#### EXCERPTED PASSAGE
Sounds like they were all inapproropriately dressed if the mum was just wearing a cardigan and not a winter coat. I think the "teeth Kissing" was too covering up her embarrassment and also probably why she walked away.

Topaz25 Sat 04-Jan-14 16:02:43

YANBU, what a lovely thing to do. It's a shame the mother was so rude. Embarrassment might explain why she didn't thank you but she shouldn't have been telling her daughter to shut up. Hopefully your kindness made a difference to the child.

Feminine Sat 04-Jan-14 16:14:25

I'm going to suggest something a bit 'out there'

op do you think she just got tired of waiting for the bus?

I know I have given up many times... or

maybe you reminded her to get some extra clothes for the kids?

To not say "thank you" was rude. However, as has been said many times here-you would have had no idea what happened in her day.

Nice of you to give your scarf.

horsetowater Sat 04-Jan-14 17:10:03

On mulling this over a bit I have come to the conclusion that it would have been better to offer the scarf to the mother, with a clear message that other people care about her as well as her daughter. Easier to think of in hindsight though. I think that engaging the parent as well gets a more positive response.

GlitzAndGiggles Sat 04-Jan-14 19:31:10

Yeah possibly so horsetowater, it was just seeing the little ones face I wanted to give her a big cuddle

DamnBamboo Sat 04-Jan-14 19:38:15

OP YANBU and it's perfectly reasonable to enquire about your actions and if they were acceptable given that you were trying to be nice and there was a bad reaction to it.

Agree there have been some bizarre 'look at how great I am' threads lately but I don't think this is one and also agree that PP comments on some sniping responses to this! No need really is there...

[Collected data entries]
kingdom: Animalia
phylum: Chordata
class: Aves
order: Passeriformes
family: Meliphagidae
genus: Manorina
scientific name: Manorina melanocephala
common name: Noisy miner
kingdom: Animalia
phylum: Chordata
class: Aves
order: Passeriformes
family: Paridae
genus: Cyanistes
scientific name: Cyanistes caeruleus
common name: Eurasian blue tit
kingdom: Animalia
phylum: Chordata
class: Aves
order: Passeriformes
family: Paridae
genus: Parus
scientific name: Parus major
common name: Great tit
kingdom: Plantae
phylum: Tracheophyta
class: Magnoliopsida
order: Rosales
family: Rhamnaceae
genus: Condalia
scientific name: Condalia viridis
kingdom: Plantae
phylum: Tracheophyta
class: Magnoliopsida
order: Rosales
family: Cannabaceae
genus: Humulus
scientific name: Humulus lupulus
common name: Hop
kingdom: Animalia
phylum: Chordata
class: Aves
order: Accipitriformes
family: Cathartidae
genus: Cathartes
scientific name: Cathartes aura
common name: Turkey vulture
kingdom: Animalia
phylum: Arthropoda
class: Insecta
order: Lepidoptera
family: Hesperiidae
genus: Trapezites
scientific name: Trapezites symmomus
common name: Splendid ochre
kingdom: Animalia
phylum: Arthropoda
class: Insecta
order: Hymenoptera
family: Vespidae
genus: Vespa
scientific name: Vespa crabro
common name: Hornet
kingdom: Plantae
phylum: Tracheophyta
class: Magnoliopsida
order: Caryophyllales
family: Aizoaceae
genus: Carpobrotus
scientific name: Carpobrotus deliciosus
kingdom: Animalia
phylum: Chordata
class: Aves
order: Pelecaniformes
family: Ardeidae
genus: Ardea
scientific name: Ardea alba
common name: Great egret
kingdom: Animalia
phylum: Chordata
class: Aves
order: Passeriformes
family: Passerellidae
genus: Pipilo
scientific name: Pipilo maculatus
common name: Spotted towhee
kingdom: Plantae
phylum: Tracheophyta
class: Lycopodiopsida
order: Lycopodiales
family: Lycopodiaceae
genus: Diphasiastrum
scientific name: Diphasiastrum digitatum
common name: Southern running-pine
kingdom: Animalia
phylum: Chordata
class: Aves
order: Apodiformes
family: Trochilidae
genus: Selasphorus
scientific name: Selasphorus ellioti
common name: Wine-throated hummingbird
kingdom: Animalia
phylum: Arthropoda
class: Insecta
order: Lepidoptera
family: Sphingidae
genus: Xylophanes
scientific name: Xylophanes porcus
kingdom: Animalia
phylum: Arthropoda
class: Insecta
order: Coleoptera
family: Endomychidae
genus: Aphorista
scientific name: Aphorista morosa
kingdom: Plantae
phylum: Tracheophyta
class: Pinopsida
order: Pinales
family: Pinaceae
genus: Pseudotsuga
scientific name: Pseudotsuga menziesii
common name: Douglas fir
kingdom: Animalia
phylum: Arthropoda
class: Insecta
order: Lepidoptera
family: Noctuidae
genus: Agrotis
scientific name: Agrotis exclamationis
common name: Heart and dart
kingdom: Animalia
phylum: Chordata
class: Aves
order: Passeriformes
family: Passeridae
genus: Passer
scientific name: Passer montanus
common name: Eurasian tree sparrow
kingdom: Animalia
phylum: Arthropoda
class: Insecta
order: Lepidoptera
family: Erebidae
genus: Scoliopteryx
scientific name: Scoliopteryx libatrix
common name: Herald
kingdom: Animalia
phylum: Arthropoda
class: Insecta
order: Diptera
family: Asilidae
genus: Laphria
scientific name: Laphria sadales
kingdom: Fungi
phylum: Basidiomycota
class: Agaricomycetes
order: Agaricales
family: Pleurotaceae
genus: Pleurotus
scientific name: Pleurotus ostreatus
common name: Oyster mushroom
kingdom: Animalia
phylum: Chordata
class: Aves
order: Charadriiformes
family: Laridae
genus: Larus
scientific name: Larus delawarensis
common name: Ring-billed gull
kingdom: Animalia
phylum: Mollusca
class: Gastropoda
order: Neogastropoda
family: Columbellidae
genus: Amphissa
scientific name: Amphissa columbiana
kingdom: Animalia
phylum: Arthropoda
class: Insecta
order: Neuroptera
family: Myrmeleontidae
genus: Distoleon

#### PARTS OF THE EXERCISE
1) In the forum thread, rewrite the paragraph beginning "On mulling this over" more briefly, keeping its main points.
2) In the forum thread, swap "scarf" for "hat" and give the part from "horsetowater Sat 04-Jan-14" to "more positive response." again.
3) According to the forum thread, what item did the original poster give away?

#### RESPONSES BY TASK
1) After thinking it over, the poster concludes it would have been better to offer the scarf to the mother, clearly showing that people care about her as well as her daughter. This is easier to see in hindsight, and involving the parent tends to get a more positive response.

2)
horsetowater Sat 04-Jan-14 17:10:03

On mulling this over a bit I have come to the conclusion that it would have been better to offer the hat to the mother, with a clear message that other people care about her as well as her daughter. Easier to think of in hindsight though. I think that engaging the parent as well gets a more positive response.

3) A scarf.